DATA TO EXAMINE
|---|

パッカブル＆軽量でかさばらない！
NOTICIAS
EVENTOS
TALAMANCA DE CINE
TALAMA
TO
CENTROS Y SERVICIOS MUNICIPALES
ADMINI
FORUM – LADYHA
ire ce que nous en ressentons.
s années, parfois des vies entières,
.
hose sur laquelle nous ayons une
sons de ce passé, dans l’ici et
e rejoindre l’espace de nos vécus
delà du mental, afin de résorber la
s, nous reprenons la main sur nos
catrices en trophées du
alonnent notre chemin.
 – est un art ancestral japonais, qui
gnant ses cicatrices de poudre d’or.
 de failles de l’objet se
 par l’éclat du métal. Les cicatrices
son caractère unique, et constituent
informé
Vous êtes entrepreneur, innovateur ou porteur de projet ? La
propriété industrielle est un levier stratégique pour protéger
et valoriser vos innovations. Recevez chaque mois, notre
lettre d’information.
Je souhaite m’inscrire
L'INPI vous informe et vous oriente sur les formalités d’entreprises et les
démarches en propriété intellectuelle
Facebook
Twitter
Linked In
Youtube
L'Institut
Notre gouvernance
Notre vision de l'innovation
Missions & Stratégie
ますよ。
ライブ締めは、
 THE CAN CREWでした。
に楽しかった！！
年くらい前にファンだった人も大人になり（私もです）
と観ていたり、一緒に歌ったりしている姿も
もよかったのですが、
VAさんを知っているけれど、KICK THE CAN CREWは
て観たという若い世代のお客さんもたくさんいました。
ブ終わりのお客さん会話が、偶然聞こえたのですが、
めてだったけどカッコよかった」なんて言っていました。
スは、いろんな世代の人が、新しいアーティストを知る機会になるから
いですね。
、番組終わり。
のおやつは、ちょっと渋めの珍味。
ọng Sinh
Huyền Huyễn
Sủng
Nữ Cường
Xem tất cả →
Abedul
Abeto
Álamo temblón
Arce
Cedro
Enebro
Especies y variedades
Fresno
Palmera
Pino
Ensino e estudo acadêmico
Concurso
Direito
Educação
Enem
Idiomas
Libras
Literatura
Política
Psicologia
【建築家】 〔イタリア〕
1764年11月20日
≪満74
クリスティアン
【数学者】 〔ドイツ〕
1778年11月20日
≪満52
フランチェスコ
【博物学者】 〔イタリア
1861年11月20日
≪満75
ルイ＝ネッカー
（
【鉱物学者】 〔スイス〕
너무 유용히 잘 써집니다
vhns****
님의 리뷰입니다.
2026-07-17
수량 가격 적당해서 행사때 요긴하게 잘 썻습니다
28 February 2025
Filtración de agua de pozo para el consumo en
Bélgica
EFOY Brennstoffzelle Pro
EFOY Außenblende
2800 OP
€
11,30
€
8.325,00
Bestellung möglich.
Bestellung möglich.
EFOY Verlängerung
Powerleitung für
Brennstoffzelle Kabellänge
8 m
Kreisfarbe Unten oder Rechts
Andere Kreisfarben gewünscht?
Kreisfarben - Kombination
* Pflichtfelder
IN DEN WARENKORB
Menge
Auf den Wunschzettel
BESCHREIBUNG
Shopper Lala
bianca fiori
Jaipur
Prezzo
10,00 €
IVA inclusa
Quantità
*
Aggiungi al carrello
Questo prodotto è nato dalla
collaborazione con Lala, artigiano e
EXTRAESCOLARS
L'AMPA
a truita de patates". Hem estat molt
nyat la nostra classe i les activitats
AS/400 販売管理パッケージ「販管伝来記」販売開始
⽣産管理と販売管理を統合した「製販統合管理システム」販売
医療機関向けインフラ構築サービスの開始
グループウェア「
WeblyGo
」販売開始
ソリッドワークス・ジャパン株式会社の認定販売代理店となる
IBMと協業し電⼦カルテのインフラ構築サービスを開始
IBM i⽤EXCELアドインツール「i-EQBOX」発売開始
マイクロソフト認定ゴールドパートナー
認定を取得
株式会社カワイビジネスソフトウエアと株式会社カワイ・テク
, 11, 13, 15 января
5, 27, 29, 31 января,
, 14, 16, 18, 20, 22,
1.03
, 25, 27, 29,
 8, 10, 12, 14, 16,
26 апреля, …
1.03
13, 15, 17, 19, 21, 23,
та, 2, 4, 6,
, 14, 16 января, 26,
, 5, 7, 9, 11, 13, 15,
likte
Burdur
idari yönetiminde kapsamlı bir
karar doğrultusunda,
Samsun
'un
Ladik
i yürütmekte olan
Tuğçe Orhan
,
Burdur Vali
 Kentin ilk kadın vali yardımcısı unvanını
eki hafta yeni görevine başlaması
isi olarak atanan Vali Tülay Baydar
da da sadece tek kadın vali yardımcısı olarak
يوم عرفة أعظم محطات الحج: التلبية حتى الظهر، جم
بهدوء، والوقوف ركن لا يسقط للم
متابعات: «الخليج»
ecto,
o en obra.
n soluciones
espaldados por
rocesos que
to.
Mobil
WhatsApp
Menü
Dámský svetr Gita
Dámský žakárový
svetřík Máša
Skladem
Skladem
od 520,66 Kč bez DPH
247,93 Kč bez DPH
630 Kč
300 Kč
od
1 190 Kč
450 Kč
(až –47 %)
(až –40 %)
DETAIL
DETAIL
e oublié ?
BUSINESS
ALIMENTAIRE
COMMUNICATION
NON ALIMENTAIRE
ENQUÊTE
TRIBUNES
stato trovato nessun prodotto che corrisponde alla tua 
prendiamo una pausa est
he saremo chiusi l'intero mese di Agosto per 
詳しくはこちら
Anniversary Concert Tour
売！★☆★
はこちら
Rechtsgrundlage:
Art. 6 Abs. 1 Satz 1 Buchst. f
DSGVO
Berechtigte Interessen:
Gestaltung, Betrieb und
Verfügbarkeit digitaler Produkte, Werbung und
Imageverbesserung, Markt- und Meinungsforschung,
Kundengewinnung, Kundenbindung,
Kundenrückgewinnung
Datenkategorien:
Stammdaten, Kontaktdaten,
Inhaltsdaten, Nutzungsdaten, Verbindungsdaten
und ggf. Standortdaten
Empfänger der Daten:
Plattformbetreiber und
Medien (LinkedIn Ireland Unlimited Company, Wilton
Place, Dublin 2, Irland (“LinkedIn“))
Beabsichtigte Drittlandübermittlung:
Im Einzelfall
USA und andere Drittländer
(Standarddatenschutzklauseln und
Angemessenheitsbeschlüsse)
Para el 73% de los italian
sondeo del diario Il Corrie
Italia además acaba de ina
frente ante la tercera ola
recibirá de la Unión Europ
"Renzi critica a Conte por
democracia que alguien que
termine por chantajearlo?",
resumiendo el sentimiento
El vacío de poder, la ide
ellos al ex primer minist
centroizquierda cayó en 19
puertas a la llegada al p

|---|

WORK TO COMPLETE
Copy out every line of the listing above, character for character.

RESPONSE TO THE EXERCISE
パッカブル＆軽量でかさばらない！
NOTICIAS
EVENTOS
TALAMANCA DE CINE
TALAMA
TO
CENTROS Y SERVICIOS MUNICIPALES
ADMINI
FORUM – LADYHA
ire ce que nous en ressentons.
s années, parfois des vies entières,
.
hose sur laquelle nous ayons une
sons de ce passé, dans l’ici et
e rejoindre l’espace de nos vécus
delà du mental, afin de résorber la
s, nous reprenons la main sur nos
catrices en trophées du
alonnent notre chemin.
 – est un art ancestral japonais, qui
gnant ses cicatrices de poudre d’or.
 de failles de l’objet se
 par l’éclat du métal. Les cicatrices
son caractère unique, et constituent
informé
Vous êtes entrepreneur, innovateur ou porteur de projet ? La
propriété industrielle est un levier stratégique pour protéger
et valoriser vos innovations. Recevez chaque mois, notre
lettre d’information.
Je souhaite m’inscrire
L'INPI vous informe et vous oriente sur les formalités d’entreprises et les
démarches en propriété intellectuelle
Facebook
Twitter
Linked In
Youtube
L'Institut
Notre gouvernance
Notre vision de l'innovation
Missions & Stratégie
ますよ。
ライブ締めは、
 THE CAN CREWでした。
に楽しかった！！
年くらい前にファンだった人も大人になり（私もです）
と観ていたり、一緒に歌ったりしている姿も
もよかったのですが、
VAさんを知っているけれど、KICK THE CAN CREWは
て観たという若い世代のお客さんもたくさんいました。
ブ終わりのお客さん会話が、偶然聞こえたのですが、
めてだったけどカッコよかった」なんて言っていました。
スは、いろんな世代の人が、新しいアーティストを知る機会になるから
いですね。
、番組終わり。
のおやつは、ちょっと渋めの珍味。
ọng Sinh
Huyền Huyễn
Sủng
Nữ Cường
Xem tất cả →
Abedul
Abeto
Álamo temblón
Arce
Cedro
Enebro
Especies y variedades
Fresno
Palmera
Pino
Ensino e estudo acadêmico
Concurso
Direito
Educação
Enem
Idiomas
Libras
Literatura
Política
Psicologia
【建築家】 〔イタリア〕
1764年11月20日
≪満74
クリスティアン
【数学者】 〔ドイツ〕
1778年11月20日
≪満52
フランチェスコ
【博物学者】 〔イタリア
1861年11月20日
≪満75
ルイ＝ネッカー
（
【鉱物学者】 〔スイス〕
너무 유용히 잘 써집니다
vhns****
님의 리뷰입니다.
2026-07-17
수량 가격 적당해서 행사때 요긴하게 잘 썻습니다
28 February 2025
Filtración de agua de pozo para el consumo en
Bélgica
EFOY Brennstoffzelle Pro
EFOY Außenblende
2800 OP
€
11,30
€
8.325,00
Bestellung möglich.
Bestellung möglich.
EFOY Verlängerung
Powerleitung für
Brennstoffzelle Kabellänge
8 m
Kreisfarbe Unten oder Rechts
Andere Kreisfarben gewünscht?
Kreisfarben - Kombination
* Pflichtfelder
IN DEN WARENKORB
Menge
Auf den Wunschzettel
BESCHREIBUNG
Shopper Lala
bianca fiori
Jaipur
Prezzo
10,00 €
IVA inclusa
Quantità
*
Aggiungi al carrello
Questo prodotto è nato dalla
collaborazione con Lala, artigiano e
EXTRAESCOLARS
L'AMPA
a truita de patates". Hem estat molt
nyat la nostra classe i les activitats
AS/400 販売管理パッケージ「販管伝来記」販売開始
⽣産管理と販売管理を統合した「製販統合管理システム」販売
医療機関向けインフラ構築サービスの開始
グループウェア「
WeblyGo
」販売開始
ソリッドワークス・ジャパン株式会社の認定販売代理店となる
IBMと協業し電⼦カルテのインフラ構築サービスを開始
IBM i⽤EXCELアドインツール「i-EQBOX」発売開始
マイクロソフト認定ゴールドパートナー
認定を取得
株式会社カワイビジネスソフトウエアと株式会社カワイ・テク
, 11, 13, 15 января
5, 27, 29, 31 января,
, 14, 16, 18, 20, 22,
1.03
, 25, 27, 29,
 8, 10, 12, 14, 16,
26 апреля, …
1.03
13, 15, 17, 19, 21, 23,
та, 2, 4, 6,
, 14, 16 января, 26,
, 5, 7, 9, 11, 13, 15,
likte
Burdur
idari yönetiminde kapsamlı bir
karar doğrultusunda,
Samsun
'un
Ladik
i yürütmekte olan
Tuğçe Orhan
,
Burdur Vali
 Kentin ilk kadın vali yardımcısı unvanını
eki hafta yeni görevine başlaması
isi olarak atanan Vali Tülay Baydar
da da sadece tek kadın vali yardımcısı olarak
يوم عرفة أعظم محطات الحج: التلبية حتى الظهر، جم
بهدوء، والوقوف ركن لا يسقط للم
متابعات: «الخليج»
ecto,
o en obra.
n soluciones
espaldados por
rocesos que
to.
Mobil
WhatsApp
Menü
Dámský svetr Gita
Dámský žakárový
svetřík Máša
Skladem
Skladem
od 520,66 Kč bez DPH
247,93 Kč bez DPH
630 Kč
300 Kč
od
1 190 Kč
450 Kč
(až –47 %)
(až –40 %)
DETAIL
DETAIL
e oublié ?
BUSINESS
ALIMENTAIRE
COMMUNICATION
NON ALIMENTAIRE
ENQUÊTE
TRIBUNES
stato trovato nessun prodotto che corrisponde alla tua 
prendiamo una pausa est
he saremo chiusi l'intero mese di Agosto per 
詳しくはこちら
Anniversary Concert Tour
売！★☆★
はこちら
Rechtsgrundlage:
Art. 6 Abs. 1 Satz 1 Buchst. f
DSGVO
Berechtigte Interessen:
Gestaltung, Betrieb und
Verfügbarkeit digitaler Produkte, Werbung und
Imageverbesserung, Markt- und Meinungsforschung,
Kundengewinnung, Kundenbindung,
Kundenrückgewinnung
Datenkategorien:
Stammdaten, Kontaktdaten,
Inhaltsdaten, Nutzungsdaten, Verbindungsdaten
und ggf. Standortdaten
Empfänger der Daten:
Plattformbetreiber und
Medien (LinkedIn Ireland Unlimited Company, Wilton
Place, Dublin 2, Irland (“LinkedIn“))
Beabsichtigte Drittlandübermittlung:
Im Einzelfall
USA und andere Drittländer
(Standarddatenschutzklauseln und
Angemessenheitsbeschlüsse)
Para el 73% de los italian
sondeo del diario Il Corrie
Italia además acaba de ina
frente ante la tercera ola
recibirá de la Unión Europ
"Renzi critica a Conte por
democracia que alguien que
termine por chantajearlo?",
resumiendo el sentimiento
El vacío de poder, la ide
ellos al ex primer minist
centroizquierda cayó en 19
puertas a la llegada al p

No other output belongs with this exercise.